Originally posted on RFF’s climate policy blog Weathervane.
For many environmental advocates, the generous forest conservation provisions in the Waxman-Markey energy bill (summary here) are a no-brainer. They target one of the world’s largest—20 percent of the global total—and most cost-effective—about half the world’s deforestation at under $10 per-ton—sources of greenhouse gas emissions reductions while protecting some of the world’s most treasured natural places.
It seems these provisions provide something for everyone, as they have found support from a broad coalition
of stakeholders. U.S.-regulated entities like the potential cost-containment benefits from offsetting up to 1.5 billion tons of their emissions by paying for cheaper reductions in developing nations, and that forest conservation does not create competitiveness concerns.

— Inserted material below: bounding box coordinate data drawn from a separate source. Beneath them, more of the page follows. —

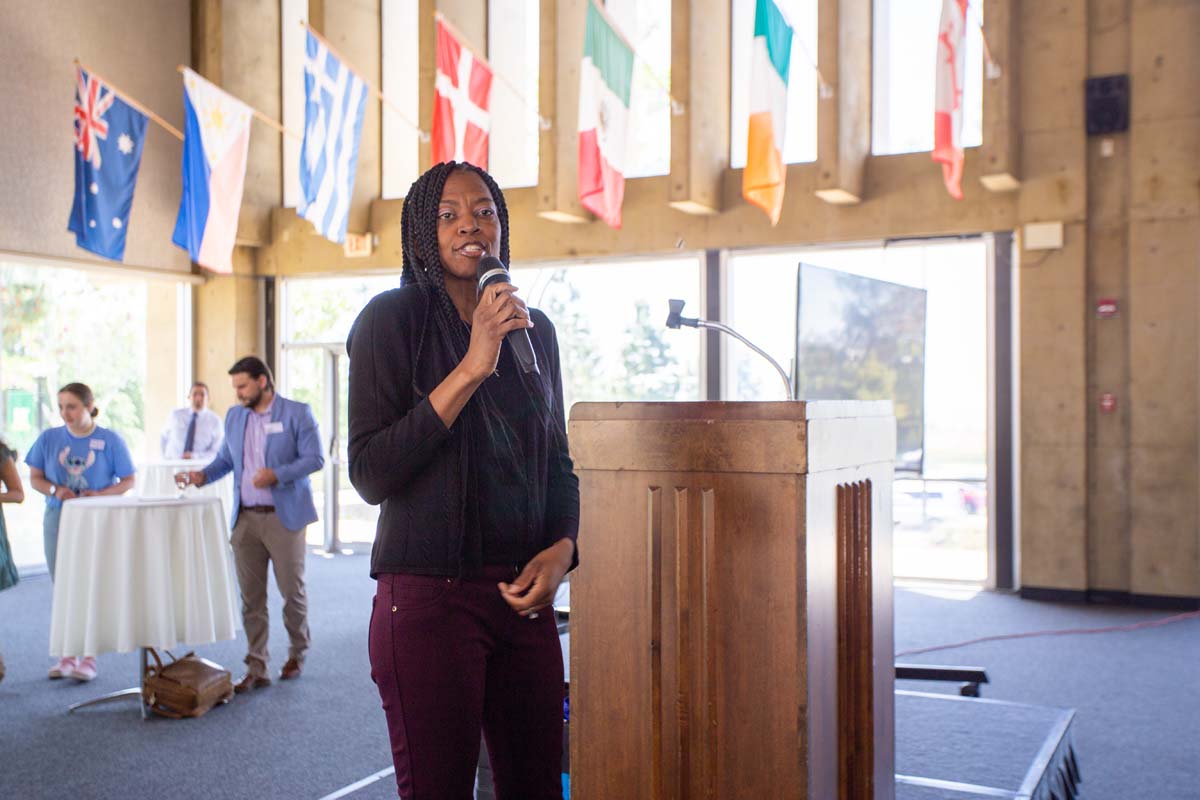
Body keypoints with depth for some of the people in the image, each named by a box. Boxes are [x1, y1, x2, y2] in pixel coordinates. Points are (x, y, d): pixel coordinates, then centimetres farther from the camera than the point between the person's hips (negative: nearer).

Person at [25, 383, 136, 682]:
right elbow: (35, 478, 6)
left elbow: (128, 481, -2)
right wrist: (56, 490, -14)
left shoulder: (110, 440, -5)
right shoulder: (49, 438, 2)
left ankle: (89, 657, 6)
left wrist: (101, 494, -18)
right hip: (58, 519, 3)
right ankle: (67, 655, 19)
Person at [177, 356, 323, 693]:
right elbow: (225, 459, 18)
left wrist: (277, 474, -21)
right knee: (251, 597, 4)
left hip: (284, 516, -4)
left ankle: (297, 653, 26)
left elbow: (315, 458, -9)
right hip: (245, 517, 4)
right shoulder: (234, 416, 13)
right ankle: (256, 669, 10)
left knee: (292, 590, 4)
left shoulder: (297, 413, -3)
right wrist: (202, 475, -1)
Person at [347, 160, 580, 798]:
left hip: (522, 595, 5)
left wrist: (562, 548, 0)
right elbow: (370, 474, -14)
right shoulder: (392, 319, -4)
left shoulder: (534, 329, 11)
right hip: (429, 596, -5)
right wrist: (473, 367, -17)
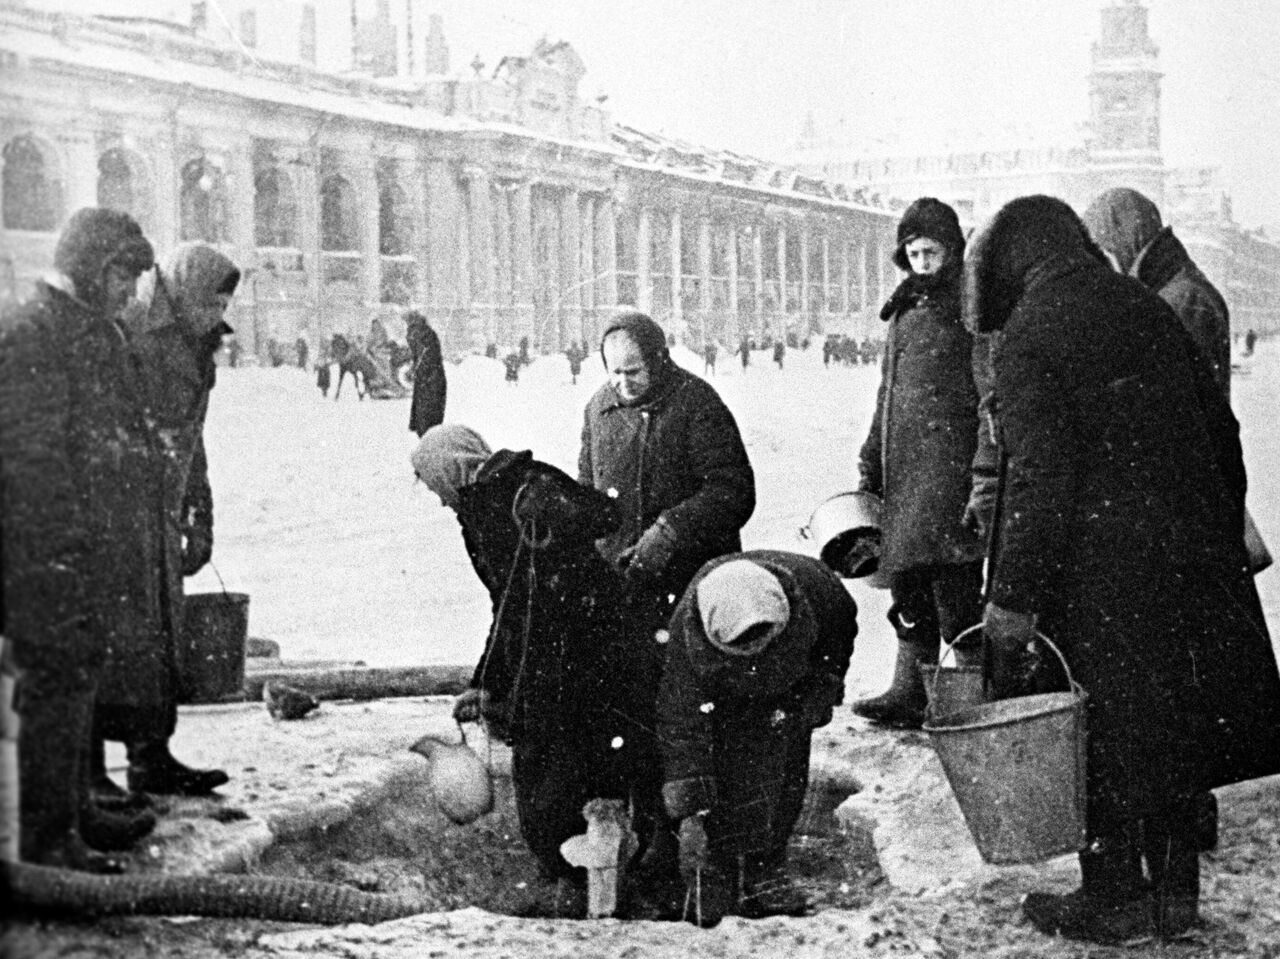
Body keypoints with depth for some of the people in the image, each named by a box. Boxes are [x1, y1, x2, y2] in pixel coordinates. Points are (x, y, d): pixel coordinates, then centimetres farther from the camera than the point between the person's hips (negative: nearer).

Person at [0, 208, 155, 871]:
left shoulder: (97, 331, 15)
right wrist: (66, 541, -22)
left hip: (85, 539, 10)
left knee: (82, 671, 17)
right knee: (57, 684, -6)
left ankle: (75, 811, 29)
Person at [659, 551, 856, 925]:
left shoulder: (807, 581, -37)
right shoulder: (687, 631, -40)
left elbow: (843, 621, -10)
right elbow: (679, 725, -34)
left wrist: (824, 686, -11)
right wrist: (689, 811, -35)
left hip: (792, 686, 3)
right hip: (727, 698, -3)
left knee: (789, 772, -6)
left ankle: (764, 867, 1)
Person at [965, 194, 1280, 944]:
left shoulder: (1030, 337, -11)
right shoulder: (1148, 311, 10)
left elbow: (1040, 475, -19)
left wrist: (1014, 594, -16)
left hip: (1098, 571, -7)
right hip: (1189, 560, 7)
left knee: (1101, 740, 5)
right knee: (1171, 725, 15)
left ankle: (1114, 898, 14)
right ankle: (1174, 890, 25)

The global development community likes the possible poverty reduction benefits of channeling an additional $10 billion per year by 2015 in what could be seen as U.S. foreign aid to tropical forest nations. Climate policy wonks like that this forest financing will strengthen U.S. participation in ongoing global negotiations.
Is it possible, therefore, that these provisions could survive attacks from equally-strong skeptics of offsets, foreign aid, and climate action during House and Senate debates?
As the debate unfolds, expect three key issues to come into play:
1) Whether the uncertainties in Waxman-Markey’s forest “set-aside” provisions can be clarified.
Currently the bill allocates 5 percent of allowance values (Section 753(b)(1)) for the purchase of “supplemental emissions reductions”—not offsets—solely from international forest conservation. This “set-aside” must be used to purchase 720 million tons of emissions reductions per year from 2020 to 2025 and 6 billion tons overall from 2012 to 2025, and the EPA administrator is required to increase the allowance allocation if necessary to meet this target.
Based on reasonable assumptions about the size of the cap-and-trade program and cost of forest tons, including analysis done by EPA, the U.S. will be lucky to purchase half that amount (about 300 million) with the current 5 percent set-aside. Meeting the required amount may require saving up money in the initial years to spend later, but even this approach cuts it close, and will take away funds from needed capacity building in early years. Does the EPA have the authority or the will to actually follow-through with this requirement? Where will these allowances come from (they’re certainly not going to come without a fight)?
2) Whether the U.S. can demonstrate a plausible pathway to delivering offset tons from forests when cap-and-trade kicks off in 2012.
Forest carbon transactions in voluntary carbon markets accounted for about 7.5 million tons in 2007
. With the relatively stringent requirements in the bill for developing countries’ participation in U.S. carbon markets—and the current low levels of market-readiness in many of these countries—how will they be ready to potentially deliver 1 billion or even 100 million tons in 2012? One answer is that they need funding for policy-planning and capacity building, on the order of several billion dollars per year between 2010 and 2012.
The good news is that these needs are being addressed by international negotiators in Bonn as we speak—including a strong U.S. forest team
—and through other initiatives. The question is, will it be enough? Should the U.S. allocate substantial additional funds in its FY10, FY11 and FY12 foreign aid budgets to specifically target this issue? Or is there another innovative solution out there?
3) Whether the institutional structure that manages these forest programs can be strengthened.
Currently, the bill places authority to manage the forest set-aside and offsets programs with the EPA, in consultation with the State Department and several other departments. This is not ideal for several reasons. First, although the EPA has expertise in environmental markets, these forest programs will require much greater on-the-ground international development and conservation experience, and international environmental negotiation experience than it possesses. With the amount of funding on the table—about $10 billion per year, as stated before—and the need to get the most bang for the buck, it may make sense to create a specialized agency with expertise in all of these key areas. What should this agency look like? How should it be structured to most effectively manage these new funds and programs?
These are some of the key questions that academics and environmental organizations—including RFF’s climate and forest carbon policy teams—will be seeking to answer over the next several months. If policymakers are going to continue to support strong forest conservation provisions in U.S. climate policy, which many stakeholders would argue are absolutely essential from a scientific and economic perspective, these salient questions will need good, robust answers.